**TASK STATEMENT**
Change "Nach oben" to "Zum Anfang" in the lines starting at the beginning of the listing and ending at the line containing "Forums des Boards.", and give those lines back with nothing else altered.
==== DATA TO PROCESS
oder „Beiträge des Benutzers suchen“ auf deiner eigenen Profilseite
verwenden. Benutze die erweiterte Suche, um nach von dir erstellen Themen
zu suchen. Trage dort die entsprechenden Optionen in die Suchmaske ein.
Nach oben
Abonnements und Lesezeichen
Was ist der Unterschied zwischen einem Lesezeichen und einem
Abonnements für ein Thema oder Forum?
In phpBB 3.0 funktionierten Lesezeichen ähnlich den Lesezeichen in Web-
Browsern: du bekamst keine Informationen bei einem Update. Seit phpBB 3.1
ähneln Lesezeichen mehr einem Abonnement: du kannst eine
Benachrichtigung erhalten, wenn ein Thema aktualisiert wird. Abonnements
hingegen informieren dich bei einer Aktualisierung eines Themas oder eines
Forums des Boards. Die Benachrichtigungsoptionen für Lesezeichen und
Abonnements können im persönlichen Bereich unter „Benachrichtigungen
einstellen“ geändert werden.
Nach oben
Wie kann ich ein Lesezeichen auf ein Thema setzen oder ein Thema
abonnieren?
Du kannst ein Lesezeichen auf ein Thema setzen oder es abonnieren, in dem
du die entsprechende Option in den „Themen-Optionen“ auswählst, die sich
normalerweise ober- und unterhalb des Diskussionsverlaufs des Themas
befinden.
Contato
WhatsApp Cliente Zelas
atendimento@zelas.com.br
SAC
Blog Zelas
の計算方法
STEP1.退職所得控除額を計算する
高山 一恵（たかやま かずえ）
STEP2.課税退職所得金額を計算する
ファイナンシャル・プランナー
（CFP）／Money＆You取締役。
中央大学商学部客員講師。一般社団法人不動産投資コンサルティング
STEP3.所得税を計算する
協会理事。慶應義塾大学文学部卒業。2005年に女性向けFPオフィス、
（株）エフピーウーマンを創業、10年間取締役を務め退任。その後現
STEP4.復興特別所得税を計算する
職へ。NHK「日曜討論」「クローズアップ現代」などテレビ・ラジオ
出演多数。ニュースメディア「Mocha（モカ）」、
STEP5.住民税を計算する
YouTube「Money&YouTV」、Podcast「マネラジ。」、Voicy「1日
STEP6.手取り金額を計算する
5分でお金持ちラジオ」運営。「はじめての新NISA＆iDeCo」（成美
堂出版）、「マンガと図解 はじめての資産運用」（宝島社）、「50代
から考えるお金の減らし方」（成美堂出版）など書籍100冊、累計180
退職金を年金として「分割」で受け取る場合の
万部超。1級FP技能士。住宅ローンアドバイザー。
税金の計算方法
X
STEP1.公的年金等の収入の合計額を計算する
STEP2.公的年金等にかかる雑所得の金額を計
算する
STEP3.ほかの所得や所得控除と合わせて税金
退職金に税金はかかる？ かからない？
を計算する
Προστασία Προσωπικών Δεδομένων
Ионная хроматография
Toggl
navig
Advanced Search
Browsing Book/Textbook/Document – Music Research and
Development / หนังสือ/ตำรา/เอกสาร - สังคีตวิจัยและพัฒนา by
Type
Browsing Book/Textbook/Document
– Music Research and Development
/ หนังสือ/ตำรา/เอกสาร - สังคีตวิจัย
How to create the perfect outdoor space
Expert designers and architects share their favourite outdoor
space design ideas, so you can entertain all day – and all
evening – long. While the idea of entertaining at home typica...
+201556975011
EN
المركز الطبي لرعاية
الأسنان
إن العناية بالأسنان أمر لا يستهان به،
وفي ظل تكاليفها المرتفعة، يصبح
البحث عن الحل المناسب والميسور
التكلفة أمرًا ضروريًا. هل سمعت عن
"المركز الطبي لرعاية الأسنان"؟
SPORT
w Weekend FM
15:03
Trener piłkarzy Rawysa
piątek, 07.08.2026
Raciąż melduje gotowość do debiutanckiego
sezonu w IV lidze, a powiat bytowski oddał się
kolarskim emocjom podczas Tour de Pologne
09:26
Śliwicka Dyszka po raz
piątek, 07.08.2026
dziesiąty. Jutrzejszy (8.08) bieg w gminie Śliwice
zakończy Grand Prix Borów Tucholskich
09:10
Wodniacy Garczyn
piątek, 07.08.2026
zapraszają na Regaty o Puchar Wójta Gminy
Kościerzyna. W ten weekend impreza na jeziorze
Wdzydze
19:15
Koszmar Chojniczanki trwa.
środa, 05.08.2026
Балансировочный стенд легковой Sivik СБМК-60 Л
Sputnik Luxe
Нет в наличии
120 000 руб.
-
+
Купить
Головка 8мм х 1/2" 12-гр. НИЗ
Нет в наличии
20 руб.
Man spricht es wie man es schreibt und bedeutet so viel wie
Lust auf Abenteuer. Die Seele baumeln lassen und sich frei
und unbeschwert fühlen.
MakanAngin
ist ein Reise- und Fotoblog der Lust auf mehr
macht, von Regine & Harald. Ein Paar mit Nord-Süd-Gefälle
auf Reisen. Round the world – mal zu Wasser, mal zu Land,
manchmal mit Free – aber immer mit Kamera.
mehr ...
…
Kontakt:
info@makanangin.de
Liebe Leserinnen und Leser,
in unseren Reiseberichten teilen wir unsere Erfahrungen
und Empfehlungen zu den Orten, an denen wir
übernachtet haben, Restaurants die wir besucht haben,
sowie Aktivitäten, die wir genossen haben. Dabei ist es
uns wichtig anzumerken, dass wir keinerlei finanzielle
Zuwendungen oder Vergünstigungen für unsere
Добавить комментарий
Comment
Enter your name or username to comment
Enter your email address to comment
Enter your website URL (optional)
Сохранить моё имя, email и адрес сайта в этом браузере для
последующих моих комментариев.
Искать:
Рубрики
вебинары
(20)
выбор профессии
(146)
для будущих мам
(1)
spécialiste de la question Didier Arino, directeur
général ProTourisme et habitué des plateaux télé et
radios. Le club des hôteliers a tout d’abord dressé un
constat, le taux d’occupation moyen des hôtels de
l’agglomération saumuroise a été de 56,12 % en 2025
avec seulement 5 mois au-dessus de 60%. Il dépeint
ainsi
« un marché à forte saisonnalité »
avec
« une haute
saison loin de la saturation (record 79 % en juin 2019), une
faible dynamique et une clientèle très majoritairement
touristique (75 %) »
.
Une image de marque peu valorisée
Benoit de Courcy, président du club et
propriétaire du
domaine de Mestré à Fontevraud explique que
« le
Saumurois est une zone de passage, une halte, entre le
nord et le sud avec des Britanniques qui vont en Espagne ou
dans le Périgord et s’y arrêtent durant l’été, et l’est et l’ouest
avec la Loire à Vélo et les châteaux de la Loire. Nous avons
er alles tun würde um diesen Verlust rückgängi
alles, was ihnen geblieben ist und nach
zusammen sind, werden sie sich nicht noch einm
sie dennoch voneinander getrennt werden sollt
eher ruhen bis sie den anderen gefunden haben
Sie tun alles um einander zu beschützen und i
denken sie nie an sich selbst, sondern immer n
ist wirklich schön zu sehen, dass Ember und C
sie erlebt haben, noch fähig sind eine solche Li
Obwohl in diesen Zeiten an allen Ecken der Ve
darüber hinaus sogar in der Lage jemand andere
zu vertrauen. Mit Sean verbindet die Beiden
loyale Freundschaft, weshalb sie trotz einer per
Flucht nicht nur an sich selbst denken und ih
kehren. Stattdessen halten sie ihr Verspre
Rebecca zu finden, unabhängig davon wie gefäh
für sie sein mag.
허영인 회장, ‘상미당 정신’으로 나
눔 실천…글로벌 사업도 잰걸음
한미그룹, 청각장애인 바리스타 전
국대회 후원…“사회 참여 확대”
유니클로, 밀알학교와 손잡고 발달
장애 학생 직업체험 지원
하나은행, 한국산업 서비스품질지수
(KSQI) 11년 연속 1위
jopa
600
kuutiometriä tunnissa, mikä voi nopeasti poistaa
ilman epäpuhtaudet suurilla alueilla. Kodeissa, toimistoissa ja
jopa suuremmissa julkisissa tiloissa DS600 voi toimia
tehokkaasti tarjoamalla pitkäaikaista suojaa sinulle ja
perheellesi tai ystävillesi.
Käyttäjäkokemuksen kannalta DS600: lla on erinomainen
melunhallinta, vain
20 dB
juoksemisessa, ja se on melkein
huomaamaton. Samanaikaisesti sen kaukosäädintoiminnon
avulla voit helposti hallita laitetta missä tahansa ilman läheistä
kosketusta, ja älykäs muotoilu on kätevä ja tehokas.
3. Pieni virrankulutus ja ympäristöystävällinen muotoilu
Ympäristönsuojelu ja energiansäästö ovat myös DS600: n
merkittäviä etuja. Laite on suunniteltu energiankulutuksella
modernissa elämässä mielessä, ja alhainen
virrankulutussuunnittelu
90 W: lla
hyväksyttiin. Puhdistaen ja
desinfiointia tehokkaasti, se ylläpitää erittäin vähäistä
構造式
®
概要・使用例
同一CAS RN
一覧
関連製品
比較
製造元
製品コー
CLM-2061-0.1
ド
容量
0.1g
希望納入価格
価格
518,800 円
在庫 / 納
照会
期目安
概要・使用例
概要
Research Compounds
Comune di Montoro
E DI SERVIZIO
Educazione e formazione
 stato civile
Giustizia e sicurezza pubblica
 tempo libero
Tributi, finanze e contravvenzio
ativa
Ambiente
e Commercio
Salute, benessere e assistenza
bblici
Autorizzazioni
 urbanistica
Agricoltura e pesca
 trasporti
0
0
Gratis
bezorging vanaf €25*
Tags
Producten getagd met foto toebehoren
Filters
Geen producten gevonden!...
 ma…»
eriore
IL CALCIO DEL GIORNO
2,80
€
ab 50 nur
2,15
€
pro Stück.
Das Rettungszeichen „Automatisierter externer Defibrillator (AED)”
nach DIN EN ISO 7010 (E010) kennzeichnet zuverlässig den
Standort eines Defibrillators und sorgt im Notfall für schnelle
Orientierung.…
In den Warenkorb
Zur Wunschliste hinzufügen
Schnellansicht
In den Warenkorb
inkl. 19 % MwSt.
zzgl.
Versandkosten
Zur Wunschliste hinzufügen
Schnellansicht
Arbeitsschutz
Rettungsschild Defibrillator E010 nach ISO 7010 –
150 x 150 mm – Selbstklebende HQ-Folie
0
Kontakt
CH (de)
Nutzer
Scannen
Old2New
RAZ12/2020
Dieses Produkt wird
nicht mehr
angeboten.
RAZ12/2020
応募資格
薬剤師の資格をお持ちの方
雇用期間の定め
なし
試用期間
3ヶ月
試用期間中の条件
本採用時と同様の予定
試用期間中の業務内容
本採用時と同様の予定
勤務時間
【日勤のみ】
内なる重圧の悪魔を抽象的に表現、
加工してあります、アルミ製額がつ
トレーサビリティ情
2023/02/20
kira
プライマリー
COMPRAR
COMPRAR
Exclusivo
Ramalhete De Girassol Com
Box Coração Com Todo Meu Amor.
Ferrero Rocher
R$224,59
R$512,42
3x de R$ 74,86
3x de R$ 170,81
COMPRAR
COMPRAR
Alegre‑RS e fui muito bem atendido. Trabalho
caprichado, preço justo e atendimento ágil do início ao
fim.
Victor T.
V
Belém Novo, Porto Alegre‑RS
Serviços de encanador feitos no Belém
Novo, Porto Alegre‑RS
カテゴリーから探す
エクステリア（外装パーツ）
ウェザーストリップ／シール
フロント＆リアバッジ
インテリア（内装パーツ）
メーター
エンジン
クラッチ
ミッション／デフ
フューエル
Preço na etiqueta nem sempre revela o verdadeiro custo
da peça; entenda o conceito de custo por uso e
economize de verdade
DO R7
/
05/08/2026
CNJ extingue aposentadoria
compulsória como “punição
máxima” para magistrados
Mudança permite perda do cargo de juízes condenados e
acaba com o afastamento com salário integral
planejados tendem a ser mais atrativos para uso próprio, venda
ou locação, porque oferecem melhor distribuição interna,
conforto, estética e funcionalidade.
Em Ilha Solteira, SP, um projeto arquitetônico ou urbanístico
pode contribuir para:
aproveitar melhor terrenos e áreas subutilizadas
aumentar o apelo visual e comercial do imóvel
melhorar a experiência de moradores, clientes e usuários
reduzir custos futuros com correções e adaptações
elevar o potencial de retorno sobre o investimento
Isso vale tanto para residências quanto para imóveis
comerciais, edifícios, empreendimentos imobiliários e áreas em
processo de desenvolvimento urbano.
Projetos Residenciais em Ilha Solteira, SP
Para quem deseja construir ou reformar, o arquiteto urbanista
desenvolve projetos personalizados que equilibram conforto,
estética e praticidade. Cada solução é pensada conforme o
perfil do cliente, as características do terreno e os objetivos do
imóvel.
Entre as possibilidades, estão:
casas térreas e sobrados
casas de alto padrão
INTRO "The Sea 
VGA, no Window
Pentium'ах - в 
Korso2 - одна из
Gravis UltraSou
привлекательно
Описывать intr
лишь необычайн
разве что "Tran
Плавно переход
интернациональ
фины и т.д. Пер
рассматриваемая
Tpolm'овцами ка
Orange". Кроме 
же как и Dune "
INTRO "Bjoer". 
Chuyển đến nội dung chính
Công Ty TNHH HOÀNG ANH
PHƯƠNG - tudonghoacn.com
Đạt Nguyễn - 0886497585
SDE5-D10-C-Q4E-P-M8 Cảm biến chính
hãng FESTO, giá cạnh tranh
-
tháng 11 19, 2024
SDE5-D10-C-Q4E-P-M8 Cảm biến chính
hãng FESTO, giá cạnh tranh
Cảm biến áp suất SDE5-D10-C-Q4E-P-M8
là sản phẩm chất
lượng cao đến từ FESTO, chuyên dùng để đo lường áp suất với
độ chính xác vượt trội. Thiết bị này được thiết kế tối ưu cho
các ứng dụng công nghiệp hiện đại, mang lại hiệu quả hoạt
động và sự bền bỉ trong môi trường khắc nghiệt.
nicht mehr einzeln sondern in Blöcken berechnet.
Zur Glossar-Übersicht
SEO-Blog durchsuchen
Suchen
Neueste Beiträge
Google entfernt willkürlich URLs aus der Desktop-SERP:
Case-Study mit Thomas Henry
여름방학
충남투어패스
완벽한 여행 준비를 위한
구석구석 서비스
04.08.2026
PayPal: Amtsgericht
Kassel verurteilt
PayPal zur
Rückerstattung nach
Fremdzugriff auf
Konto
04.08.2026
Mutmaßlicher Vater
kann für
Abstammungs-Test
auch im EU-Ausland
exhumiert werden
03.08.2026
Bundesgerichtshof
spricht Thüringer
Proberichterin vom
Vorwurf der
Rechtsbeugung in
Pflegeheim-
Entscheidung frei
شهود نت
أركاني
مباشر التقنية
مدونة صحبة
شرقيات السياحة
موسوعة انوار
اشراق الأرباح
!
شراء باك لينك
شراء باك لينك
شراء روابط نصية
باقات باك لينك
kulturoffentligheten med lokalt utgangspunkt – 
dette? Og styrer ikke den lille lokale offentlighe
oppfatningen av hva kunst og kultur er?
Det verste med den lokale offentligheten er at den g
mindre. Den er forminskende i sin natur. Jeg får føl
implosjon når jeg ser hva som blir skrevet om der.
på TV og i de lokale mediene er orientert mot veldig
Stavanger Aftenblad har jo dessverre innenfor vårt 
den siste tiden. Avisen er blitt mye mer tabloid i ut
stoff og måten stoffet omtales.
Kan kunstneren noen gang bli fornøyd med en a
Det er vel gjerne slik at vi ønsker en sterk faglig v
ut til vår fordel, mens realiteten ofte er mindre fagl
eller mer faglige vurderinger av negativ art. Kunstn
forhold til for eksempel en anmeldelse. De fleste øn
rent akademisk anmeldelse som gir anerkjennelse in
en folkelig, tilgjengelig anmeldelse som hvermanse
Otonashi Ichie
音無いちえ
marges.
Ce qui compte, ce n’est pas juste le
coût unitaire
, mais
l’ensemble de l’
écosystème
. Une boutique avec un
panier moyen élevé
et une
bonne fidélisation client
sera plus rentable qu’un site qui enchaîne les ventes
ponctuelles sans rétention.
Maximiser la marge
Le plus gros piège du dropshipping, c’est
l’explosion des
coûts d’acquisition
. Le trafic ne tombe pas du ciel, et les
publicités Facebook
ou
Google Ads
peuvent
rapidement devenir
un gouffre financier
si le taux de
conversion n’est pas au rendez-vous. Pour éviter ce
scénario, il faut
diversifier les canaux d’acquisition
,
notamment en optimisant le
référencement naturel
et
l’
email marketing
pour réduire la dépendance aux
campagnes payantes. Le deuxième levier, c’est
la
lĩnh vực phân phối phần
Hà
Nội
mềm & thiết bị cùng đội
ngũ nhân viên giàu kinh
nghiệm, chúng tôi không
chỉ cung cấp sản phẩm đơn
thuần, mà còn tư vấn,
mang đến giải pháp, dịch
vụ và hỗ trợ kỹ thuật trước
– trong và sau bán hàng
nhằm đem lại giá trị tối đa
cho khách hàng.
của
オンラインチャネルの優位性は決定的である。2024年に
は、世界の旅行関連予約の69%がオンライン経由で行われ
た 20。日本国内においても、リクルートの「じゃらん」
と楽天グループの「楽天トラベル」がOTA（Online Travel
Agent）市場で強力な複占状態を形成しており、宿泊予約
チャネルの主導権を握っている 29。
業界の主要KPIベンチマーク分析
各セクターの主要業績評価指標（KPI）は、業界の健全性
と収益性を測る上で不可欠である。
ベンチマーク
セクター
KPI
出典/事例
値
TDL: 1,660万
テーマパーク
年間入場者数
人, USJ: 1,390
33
========
**SOLUTION FOR THIS TASK**
oder „Beiträge des Benutzers suchen“ auf deiner eigenen Profilseite
verwenden. Benutze die erweiterte Suche, um nach von dir erstellen Themen
zu suchen. Trage dort die entsprechenden Optionen in die Suchmaske ein.
Zum Anfang
Abonnements und Lesezeichen
Was ist der Unterschied zwischen einem Lesezeichen und einem
Abonnements für ein Thema oder Forum?
In phpBB 3.0 funktionierten Lesezeichen ähnlich den Lesezeichen in Web-
Browsern: du bekamst keine Informationen bei einem Update. Seit phpBB 3.1
ähneln Lesezeichen mehr einem Abonnement: du kannst eine
Benachrichtigung erhalten, wenn ein Thema aktualisiert wird. Abonnements
hingegen informieren dich bei einer Aktualisierung eines Themas oder eines
Forums des Boards. Die Benachrichtigungsoptionen für Lesezeichen und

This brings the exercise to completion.